Journal 29 Ömer Yakabagi March 29
We all know that nobody likes 1000-words articles, but this one worths it!
Let’s take a deep dive into Adjust data and hear from AppLovin and SparkLabs for expert insights on implementing the right marketing mix and activating the right channels, leveraging CTV for maximum impact, and creating high-quality creatives at scale.
Gaming app installs and sessions faced challenges in 2023, with a 2% decrease in installs and a 7% drop in sessions. However, there’s a positive shift in Q4 2023, with installs increasing by 7%, a trend expected to continue. Sessions in Jan’24 rose by 3% compared to Jan’23.
While LATAM was the only region with YoY growth in 2023, Q4 showed significant improvement. APAC saw a 3% increase in YoY installs, EMEA rose by 12%, North America by 6%, and LATAM continued its upward trend with a 19% YoY jump in Q4.
Action games led in app installs at 18%, followed by hyper-casual and puzzle games (14% each), casual games (9%), and simulation games (7%). On Sessions, action games dominated with 27%, followed by sports and puzzle games (both 12%), board games (7%), casual games (6%), and hyper-casual and RPG games (both 5%).
Notable YoY growth in gaming app installs was observed in Singapore (9%), the Philippines (6%), and Mexico (5%). Meanwhile, South Korea experienced a 2% increase in sessions, but Singapore saw a significant 37% decline compared to 2022. Despite mixed overall numbers, certain subverticals thrived. Racing installs surged by 61%, simulation by 53%, and arcade by 38%. Arcade games also saw a robust 19% increase in sessions, followed by adventure (7%) and simulation (6%).
From 2022 to 2023, organic installs for gaming apps fell from 57% to an even 50%, signaling a drop in organic interest. Word and strategy games bucked the trend, increasing their organic share to 44% and 65%, respectively. However, arcade games saw the largest decline, dropping from 49% to 39% in organic installs.
APAC led with 48% organic installs, followed by EMEA at 41%, North America at 36%, and LATAM at 33%. Singapore boasted the highest organic share by country at 38%, followed closely by the US, Indonesia, and Japan, all at 35%.

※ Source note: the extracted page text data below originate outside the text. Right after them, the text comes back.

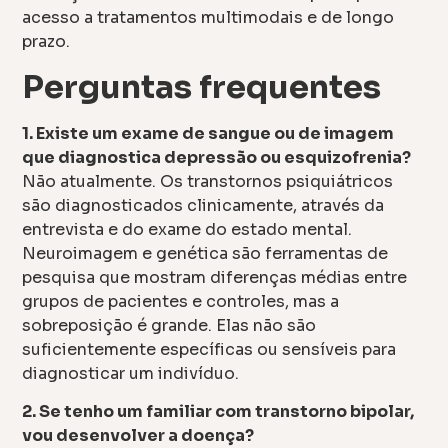
acesso a tratamentos multimodais e de longo
prazo.
Perguntas frequentes
1. Existe um exame de sangue ou de imagem
que diagnostica depressão ou esquizofrenia?
Não atualmente. Os transtornos psiquiátricos
são diagnosticados clinicamente, através da
entrevista e do exame do estado mental.
Neuroimagem e genética são ferramentas de
pesquisa que mostram diferenças médias entre
grupos de pacientes e controles, mas a
sobreposição é grande. Elas não são
suficientemente específicas ou sensíveis para
diagnosticar um indivíduo.
2. Se tenho um familiar com transtorno bipolar,
vou desenvolver a doença?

APAC recorded the longest session lengths at 35 minutes, followed by EMEA (29), LATAM (27), and North America (25). Indonesia topped individual countries at 48 minutes, trailed by the Philippines at 46. Conversely, the UK and Ireland had the shortest sessions at 24 minutes.
Across verticals, action maintained the longest sessions in both 2022 and 2023, slightly decreasing from 45.8 to 45.7 minutes. Adventure increased from 28.8 to 29.7 minutes, hyper casual surged from 14 to 16.4 minutes, and RPG dropped from 41.5 to 40.4 minutes.
Global D1 median retention rate for gaming apps dipped from 29% to 28.3%. Across subverticals, retention rates varied. Notably, hybrid casual surpassed the global median at 29%, outstripping hyper casual by two percentage points. Sports boasted the highest rate at 31%, followed closely by casino, puzzle, RPG, and simulation, all at 30%.
APAC stood out as the only region to surpass the global median with a day 1 rate of 29%. Notable countries such as Indonesia, India, Japan, and Singapore shared this rate, while EMEA, LATAM, and Mexico reached 28%. Conversely, South Korea, the UAE, and Brazil recorded a lower day 1 rate of 25%.
Hyper casual games boasted the highest IPM at 13.88, followed closely by hybrid casual at 9.03. On the other hand, adventure and RPG genres reported significantly lower IPMs, standing at 1.66 and 1.68, respectively. This discrepancy likely stems from their niche appeal or fewer ad placements.
Certain regions and markets outperformed the global benchmark, with Brazil leading at 7.46, followed by EMEA at 6.67, and India at 6.27. These regions exhibited a higher rate of hyper casual and hybrid casual placements compared to their counterparts with lower IPMs. Conversely, Singapore (2.49), South Korea (4.07), Japan (4.09), Indonesia (4.63), and the DACH countries (3.79) reported lower figures due to a higher prevalence of placements and interest in RPG and adventure titles.
The global median eCPI for gaming apps surged from $0.52 in 2022 to $0.99 in 2023. Among genres, simulation experienced the most significant spike, leaping by $1.23 from $1.45 to $2.68. While hyper casual maintained the lowest cost per install, it also saw a considerable increase from $0.09 to $0.32. Surprisingly, role-playing games slashed their median eCPI by $0.42, dropping from $4.50 to $4.08.
Regional and country-specific CPIs vary widely, influenced largely by the popularity of specific subverticals. Comparing median eCPI to LTV or revenue metrics can unveil promising areas for localization and marketing spend. India boasted the lowest median eCPI at just $0.05 per install, while the U.S. topped the charts at $2.14. Japan followed closely at $1.29, trailed by South Korea ($1.05), and DACH ($0.97).
Gaming app advertisers face a median CPM of $5.56. Simulation tops the charts as the most expensive subvertical at $6.65, closely followed by word games at $6.09. Surprisingly, hybrid casual ranks next at $6.05, despite its low cost per click, suggesting a high impression-to-ad-spend ratio. Conversely, sports games boast the lowest CPM at $2.25, with casual games following at $3.94.
North America stands out as the priciest market for CPM, with a staggering $15.08, while the U.S. alone hits $15.86. Although returns are higher in this market, the discrepancy with the next costliest market, Japan at $7, is substantial. Given the hefty investment required, marketers must leverage robust analytics to make strategic decisions about scaling and pausing campaigns effectively.
Globally, gaming apps scaled back their partnerships from an average of 6.5 in 2022 to 6 in 2023, reflecting budget constraints and a potential consolidation of marketing channels to optimize spending. Trivia apps led the pack with the most partners at 10, followed closely by hyper casual games at 9, while adventure games partnered with 8. In contrast, puzzle games saw the fewest partners, dropping from 9 to just 5. To unlock scalable growth, studios should consider reinvesting in activating new channels.
Regionally, LATAM and Turkey boasted the highest median number of partners, both at 6.5. Singapore, France, the UAE, and the U.S. followed suit, each working with 6 partners, aligning with the global median. Conversely, India, Indonesia, and Japan reported the lowest median number of partners, with just 4 in 2023.